My dad had bought the book, Worms Eat My Garbage, by Mary Appelhof. In it, he had read that the best bedding was created using 1 pound of newspaper to 3 pounds of water and to mix it all in the bathtub. Desperate, I zero-scaled the mailroom scale at work, measured out 3 pounds of water (1 pound of water is 500 ml, btw) and 1 pound of shredded newspaper. I even triple measured just to be sure. I went home, mixed it in my bathtub and was disturbed at how wet it was.
Most of my Internet reading about other people’s worm problems insisted that the bedding should be moist, like a wrung-out sponge. What the heck does that mean? My idea of a wringing out a sponge may be different than someone else’s. There was no science to it; it was all too variable, too touchy-feely. Now, 3 pounds of water and 1 pound of newspaper I can do. Sitting on the bathroom floor, my hands and tub all black with ink, I was surprised at the soppiness of the newspaper. I had my doubts but soldiered on.
Nothing speaks of love more than having your boyfriend help you pick through dead and dying worms, rotting food and worm poop on a cold basement floor a Friday night. We figured that I had lost almost half a pound of worms.

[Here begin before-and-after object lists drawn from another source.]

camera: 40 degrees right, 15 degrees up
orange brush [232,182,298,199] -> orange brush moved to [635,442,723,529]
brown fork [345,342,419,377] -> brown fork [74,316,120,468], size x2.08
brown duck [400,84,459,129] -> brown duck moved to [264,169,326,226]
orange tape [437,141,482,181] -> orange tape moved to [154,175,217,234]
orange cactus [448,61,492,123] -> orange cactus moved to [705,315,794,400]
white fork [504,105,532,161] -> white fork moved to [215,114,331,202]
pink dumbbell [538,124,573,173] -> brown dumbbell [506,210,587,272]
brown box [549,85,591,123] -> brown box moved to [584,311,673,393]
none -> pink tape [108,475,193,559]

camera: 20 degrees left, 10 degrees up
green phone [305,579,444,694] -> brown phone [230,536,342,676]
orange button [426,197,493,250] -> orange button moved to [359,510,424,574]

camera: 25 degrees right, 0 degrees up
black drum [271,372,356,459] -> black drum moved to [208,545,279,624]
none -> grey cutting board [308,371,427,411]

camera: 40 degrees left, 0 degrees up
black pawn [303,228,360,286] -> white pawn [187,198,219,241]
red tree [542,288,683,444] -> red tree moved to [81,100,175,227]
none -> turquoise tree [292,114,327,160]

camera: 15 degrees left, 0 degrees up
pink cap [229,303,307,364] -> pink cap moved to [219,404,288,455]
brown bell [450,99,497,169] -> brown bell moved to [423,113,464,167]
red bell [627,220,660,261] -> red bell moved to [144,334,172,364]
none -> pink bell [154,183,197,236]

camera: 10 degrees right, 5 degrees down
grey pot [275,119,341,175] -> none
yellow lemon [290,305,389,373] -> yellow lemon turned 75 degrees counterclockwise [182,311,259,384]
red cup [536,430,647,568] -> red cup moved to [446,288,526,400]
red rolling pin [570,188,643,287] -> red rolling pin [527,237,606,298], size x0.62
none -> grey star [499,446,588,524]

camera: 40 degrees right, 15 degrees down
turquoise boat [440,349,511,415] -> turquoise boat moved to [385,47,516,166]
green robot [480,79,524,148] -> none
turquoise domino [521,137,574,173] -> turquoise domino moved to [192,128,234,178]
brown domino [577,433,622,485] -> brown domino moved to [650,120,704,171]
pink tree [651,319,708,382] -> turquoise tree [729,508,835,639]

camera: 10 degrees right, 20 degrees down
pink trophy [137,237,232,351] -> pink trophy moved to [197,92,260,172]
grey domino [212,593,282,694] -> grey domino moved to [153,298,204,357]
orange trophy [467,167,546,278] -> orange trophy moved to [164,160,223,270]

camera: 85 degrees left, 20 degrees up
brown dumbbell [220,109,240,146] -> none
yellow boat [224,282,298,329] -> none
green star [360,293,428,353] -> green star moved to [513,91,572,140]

I dumped the new bedding into the top bin; put the worms in; squished up some rotting grapes, melon, cantaloupe and strawberries into the four corners; put the lid on and brought them upstairs into the kitchen.
I left them there for four days, not even checking to see if there were worms in the bottom bin. I had pretty much given up on them.
This morning I decided to check on them and found about twenty dead ones in the bottom bin and no worms trying to climb out of the top bin. I poked around some melon and found a clump of worms wriggling and trying to get away from the light. After a week of despair, my worms finally seem happy.